A converged networking architecture is a great way to consolidate resources to allow for more efficient server operations. It is becoming more common with Windows Server 2012 R2 and Hyper-V to see the physical NICs within a host combined into a single load balancing and fail over (LBFO) team to support the network traffic between servers. Nutanix leverages such a configuration with Hyper-V by creating an LBFO team in combination with an external virtual switch. Virtual NICs are then created against the virtual switch to support the host connections and virtual machines. The following figure depicts the default Nutanix configuration with Hyper-V where a pair of 10Gb network adapters are used.

default

Microsoft supports a variety of functionality which impacts network performance including Jumbo Frames, Virtual Receive Side Scaling (vRSS), Dynamic Virtual Machine Queue (DVMQ) and Large Send Offload (LSO) to name a few. There are a lot of resources online which discuss these features in detail so I’m not going to rehash them here. Nutanix also has a networking best practices doc with Windows Server 2012 R2 which touches on these features, available at the following link: http://go.nutanix.com/Microsoft-Windows-Server-Virtual-Networking-Best-Practices.html

It’s common for administrators to test maximum networking throughput between virtual machines (which are typically configured with a single VNIC) and subsequently be disappointed in the results.  What I wanted to do with this post is review the bandwidth limitation of a single virtual NIC (VNIC) and see if it was possible to saturate the throughput of a single 10Gb physical NIC.

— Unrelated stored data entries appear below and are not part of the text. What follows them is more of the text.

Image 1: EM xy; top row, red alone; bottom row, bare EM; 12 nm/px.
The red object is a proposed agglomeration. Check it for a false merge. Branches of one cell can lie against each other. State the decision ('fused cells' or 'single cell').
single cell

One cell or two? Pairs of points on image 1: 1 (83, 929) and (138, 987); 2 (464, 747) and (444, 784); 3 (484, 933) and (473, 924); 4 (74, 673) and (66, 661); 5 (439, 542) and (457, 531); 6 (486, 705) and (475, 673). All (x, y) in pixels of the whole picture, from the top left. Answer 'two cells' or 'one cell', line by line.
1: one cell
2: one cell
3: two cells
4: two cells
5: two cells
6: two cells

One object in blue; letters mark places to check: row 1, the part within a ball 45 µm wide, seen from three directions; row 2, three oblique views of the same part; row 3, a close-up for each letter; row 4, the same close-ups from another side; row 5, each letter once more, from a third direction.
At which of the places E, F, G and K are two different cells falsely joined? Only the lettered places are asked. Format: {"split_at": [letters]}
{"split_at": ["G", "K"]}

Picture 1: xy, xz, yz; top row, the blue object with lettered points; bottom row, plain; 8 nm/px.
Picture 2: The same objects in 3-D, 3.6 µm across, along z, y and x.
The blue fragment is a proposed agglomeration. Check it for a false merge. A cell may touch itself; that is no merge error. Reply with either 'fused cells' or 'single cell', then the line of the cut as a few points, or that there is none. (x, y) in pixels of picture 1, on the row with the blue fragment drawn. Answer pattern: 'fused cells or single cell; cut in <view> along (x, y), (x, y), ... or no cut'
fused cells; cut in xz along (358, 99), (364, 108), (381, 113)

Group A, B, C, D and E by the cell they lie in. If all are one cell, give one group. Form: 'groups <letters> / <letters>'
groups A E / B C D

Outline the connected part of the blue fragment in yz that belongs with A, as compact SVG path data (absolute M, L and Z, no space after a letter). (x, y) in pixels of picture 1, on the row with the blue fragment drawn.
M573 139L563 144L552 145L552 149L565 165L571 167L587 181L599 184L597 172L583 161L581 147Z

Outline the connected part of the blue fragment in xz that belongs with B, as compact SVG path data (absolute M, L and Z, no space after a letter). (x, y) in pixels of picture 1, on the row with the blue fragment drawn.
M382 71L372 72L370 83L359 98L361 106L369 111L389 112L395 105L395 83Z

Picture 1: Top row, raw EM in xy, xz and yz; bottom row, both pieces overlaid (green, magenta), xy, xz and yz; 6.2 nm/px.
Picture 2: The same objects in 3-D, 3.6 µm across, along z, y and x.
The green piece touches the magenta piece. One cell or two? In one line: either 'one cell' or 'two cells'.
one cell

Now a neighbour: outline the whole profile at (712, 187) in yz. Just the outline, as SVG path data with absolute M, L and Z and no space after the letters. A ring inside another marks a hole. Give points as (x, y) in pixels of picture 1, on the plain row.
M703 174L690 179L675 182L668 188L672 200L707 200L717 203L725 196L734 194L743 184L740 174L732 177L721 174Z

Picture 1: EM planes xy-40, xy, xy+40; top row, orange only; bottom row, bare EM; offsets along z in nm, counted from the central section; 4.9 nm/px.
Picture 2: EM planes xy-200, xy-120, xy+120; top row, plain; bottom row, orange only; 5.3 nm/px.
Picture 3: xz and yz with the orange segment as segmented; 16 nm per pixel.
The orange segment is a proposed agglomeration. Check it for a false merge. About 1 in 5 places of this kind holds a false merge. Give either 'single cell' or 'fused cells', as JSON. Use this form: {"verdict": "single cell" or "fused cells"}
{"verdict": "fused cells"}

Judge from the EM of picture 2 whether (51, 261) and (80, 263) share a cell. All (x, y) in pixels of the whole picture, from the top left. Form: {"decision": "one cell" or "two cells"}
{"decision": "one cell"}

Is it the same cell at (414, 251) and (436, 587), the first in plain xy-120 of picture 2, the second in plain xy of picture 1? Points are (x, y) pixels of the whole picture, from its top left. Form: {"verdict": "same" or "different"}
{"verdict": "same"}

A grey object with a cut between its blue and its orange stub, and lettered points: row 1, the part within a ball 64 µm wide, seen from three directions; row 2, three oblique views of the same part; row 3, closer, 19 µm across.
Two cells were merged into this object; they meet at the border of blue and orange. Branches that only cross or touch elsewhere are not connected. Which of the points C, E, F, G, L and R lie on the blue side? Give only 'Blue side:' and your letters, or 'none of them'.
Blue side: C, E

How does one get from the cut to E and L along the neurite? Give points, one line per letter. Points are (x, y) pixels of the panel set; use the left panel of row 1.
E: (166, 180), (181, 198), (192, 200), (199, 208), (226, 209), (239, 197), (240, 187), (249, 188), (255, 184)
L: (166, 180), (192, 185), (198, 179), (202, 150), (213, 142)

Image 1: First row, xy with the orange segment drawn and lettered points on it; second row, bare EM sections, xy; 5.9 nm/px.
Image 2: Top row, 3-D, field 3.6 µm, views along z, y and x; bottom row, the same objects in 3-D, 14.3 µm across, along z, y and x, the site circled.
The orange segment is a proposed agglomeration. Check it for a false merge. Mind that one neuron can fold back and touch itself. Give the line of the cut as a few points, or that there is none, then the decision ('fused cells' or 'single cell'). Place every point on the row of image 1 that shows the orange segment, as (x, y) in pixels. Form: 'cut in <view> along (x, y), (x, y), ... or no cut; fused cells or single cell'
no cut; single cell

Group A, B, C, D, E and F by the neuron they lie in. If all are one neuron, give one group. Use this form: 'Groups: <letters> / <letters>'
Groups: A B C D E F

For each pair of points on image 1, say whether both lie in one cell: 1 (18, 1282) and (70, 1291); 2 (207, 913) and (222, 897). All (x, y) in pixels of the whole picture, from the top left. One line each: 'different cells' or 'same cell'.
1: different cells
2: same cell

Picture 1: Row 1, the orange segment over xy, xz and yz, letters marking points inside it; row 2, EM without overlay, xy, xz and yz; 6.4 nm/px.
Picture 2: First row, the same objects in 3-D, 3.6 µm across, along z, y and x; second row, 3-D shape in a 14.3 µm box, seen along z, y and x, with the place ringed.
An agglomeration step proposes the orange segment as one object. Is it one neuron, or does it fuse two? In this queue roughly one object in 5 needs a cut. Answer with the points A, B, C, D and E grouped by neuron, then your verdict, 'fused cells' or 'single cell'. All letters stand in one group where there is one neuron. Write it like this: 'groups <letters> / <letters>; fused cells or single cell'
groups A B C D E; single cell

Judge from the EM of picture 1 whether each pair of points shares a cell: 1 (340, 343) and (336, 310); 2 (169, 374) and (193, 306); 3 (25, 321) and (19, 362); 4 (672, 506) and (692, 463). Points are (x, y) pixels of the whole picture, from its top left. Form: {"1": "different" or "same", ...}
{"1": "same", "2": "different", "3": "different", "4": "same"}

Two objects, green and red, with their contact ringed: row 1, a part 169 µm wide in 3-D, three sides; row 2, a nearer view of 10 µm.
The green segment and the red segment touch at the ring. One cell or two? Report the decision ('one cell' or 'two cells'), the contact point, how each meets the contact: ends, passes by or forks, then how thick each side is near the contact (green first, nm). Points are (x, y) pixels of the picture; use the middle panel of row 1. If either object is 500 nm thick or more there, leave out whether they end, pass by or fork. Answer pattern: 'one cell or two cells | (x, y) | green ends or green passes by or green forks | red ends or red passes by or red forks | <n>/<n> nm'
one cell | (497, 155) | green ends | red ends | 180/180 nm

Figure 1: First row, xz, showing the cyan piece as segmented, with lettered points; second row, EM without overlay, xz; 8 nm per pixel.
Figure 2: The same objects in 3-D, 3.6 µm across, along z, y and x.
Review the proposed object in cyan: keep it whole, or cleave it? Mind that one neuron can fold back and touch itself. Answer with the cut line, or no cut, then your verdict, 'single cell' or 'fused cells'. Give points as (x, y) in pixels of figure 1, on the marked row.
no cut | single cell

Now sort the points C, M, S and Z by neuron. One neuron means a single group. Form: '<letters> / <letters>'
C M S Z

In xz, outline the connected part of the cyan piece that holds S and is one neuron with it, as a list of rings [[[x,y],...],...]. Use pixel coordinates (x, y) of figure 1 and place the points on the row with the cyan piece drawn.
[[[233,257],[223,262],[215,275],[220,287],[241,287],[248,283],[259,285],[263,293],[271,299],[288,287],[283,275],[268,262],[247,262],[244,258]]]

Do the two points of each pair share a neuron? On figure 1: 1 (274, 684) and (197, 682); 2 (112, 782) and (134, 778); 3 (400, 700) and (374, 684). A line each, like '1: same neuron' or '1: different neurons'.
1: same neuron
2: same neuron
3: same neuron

There are several reputable articles which discuss the expected throughput of a single VNIC. One excellent article I’ve read recently (http://blogs.technet.com/b/networking/archive/2014/05/28/debugging-performance-issues-with-vmq.aspx) mentions how a single VNIC will utilize a single CPU core and be limited in throughput by the frequency of that core, specifically:

You can expect anywhere from 3.5 to 4.5Gbps from a single processor but it will vary based on the workload and CPU.”

As with most things related to performance, testing results will depend on the specific configuration. But these numbers seemed conservative to me, along with the fact that vRSS can help to enable the use of multiple CPUs to support networking traffic. So I decided to test what kind of networking throughput I could get between two virtual machines on a Nutanix NX3060 while disabling and enabling certain features.

To cut to the chase, the biggest impact to total throughput was dependent on the use of jumbo frames. Without jumbo frames, CPU utilization would limit total throughput to around 4.8Gbps (600MB/S). With jumbo frames (9014 bytes) enabled, throughput maxed out at nearly 9 Gbps with CPU utilization well below 100%. This makes perfect sense as the CPU was able to send more traffic with fewer cycles thanks to the larger packet size. For this test I was sending and receiving network traffic using IOmeter in one direction. I also tested with VMQ and vRSS enabled or disabled, and the results are in the “half duplex” side of the chart below.

Because the CPU was not fully utilized where jumbo frames were enabled and because I was only sending and receiving traffic in one direction, I decided to send and receive traffic in both directions to see when the CPU would max out. These results are in the “full duplex” section of the chart. Once CPU was maxed out, the benefits of vRSS can be seen, where multiple CPUs are then utilized for the send side traffic.

net_chart

For most environments, I’d expect 4.8Gbps of network throughput for a single VM to be plenty, so I wouldn’t go enabling jumbo frames just for the sake of hitting maximums. But at the very least it’s important to understand the relationship between network performance and the host cpu while benchmarking.